2 | The nation needs to establish standards of geriatric excellence. Practitioners of all types must become expert at dealing with and have a greater level of sensitivity to the medical, physical and social complexities of older adults.
3 | The health system needs to make greater strides in disease prevention and self-care. For example, one-third of elderly people fall each year. Falls result in 20,000 deaths and $30 billion in costs annually, Centers for Disease Control and Prevention figures show. "Why don't we teach 65-year-olds how to have better balance; neuromuscular control; and hip, leg and back strength to prevent falls in the first place?" The health system pays attention to heart disease and diabetes self-care, but hardly anything else, he says.

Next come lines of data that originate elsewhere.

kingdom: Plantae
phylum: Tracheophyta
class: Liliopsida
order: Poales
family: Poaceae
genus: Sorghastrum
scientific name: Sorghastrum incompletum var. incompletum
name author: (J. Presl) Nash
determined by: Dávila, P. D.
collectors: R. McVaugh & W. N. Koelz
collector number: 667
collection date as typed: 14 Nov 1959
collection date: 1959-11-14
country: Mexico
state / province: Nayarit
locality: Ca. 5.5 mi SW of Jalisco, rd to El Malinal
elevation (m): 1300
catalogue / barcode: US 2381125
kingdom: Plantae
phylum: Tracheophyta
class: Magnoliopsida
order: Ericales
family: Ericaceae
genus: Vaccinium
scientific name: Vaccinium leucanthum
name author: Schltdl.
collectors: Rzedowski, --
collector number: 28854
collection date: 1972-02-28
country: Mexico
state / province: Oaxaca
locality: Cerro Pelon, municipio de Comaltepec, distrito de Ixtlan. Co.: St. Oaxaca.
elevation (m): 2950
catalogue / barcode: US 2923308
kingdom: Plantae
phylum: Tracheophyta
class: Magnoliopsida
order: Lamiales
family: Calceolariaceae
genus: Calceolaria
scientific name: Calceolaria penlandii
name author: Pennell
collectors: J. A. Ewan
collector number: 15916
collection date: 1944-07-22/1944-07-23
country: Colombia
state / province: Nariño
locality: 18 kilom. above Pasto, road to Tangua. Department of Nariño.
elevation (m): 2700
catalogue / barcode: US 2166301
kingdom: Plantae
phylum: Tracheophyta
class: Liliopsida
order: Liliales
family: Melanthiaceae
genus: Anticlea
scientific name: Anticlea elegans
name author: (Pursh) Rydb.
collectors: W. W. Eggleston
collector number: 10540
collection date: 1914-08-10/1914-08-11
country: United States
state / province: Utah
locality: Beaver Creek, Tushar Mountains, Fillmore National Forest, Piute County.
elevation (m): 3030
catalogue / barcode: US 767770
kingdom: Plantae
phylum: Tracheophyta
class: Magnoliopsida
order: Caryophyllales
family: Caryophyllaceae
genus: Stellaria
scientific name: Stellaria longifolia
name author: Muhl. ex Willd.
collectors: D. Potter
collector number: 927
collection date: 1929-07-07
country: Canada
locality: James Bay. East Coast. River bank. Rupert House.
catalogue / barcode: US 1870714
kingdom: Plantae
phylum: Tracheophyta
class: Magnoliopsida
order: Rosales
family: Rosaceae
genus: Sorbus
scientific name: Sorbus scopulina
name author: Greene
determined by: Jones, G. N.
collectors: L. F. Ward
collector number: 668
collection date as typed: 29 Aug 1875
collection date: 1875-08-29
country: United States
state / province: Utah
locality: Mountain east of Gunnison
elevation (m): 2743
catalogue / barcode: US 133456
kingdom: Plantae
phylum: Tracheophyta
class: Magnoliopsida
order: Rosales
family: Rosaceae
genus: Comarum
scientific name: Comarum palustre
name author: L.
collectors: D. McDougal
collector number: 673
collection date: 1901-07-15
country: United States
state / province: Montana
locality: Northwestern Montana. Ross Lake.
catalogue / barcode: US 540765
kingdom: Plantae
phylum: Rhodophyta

4 | The health system must provide a continuum of care for older patients. "When the conditions that prevailed were infectious or acute, the hospital was the perfect environment for the delivery of care," Dychtwald says. "But that is not the problem anymore. We are more likely to be grappling in the years to come with pandemics of chronic degenerative disease."
5 | The health system has to do a better job with end-of-life care. Discomfort with dying has resulted in a failure to embrace palliative and hospice care to the necessary level. "More often than not, we deal with death with extreme technology. We spend a fortune on the final weeks and months of life, and we don't necessarily leave the patient feeling any kind of spiritual comfort or dignity."
Dychtwald envisions the hospital's role in this transformed health system as an educator on geriatric issues; a resource through which a diversity of services are integrated and coordinated; a place where older patients come not just when they have acute conditions, but to prevent those conditions; a place that supports caregivers; and a place that has strong connections with outside services so there is a community care continuum.
This article first appeared in the December 2011 issue of H&HN magazine.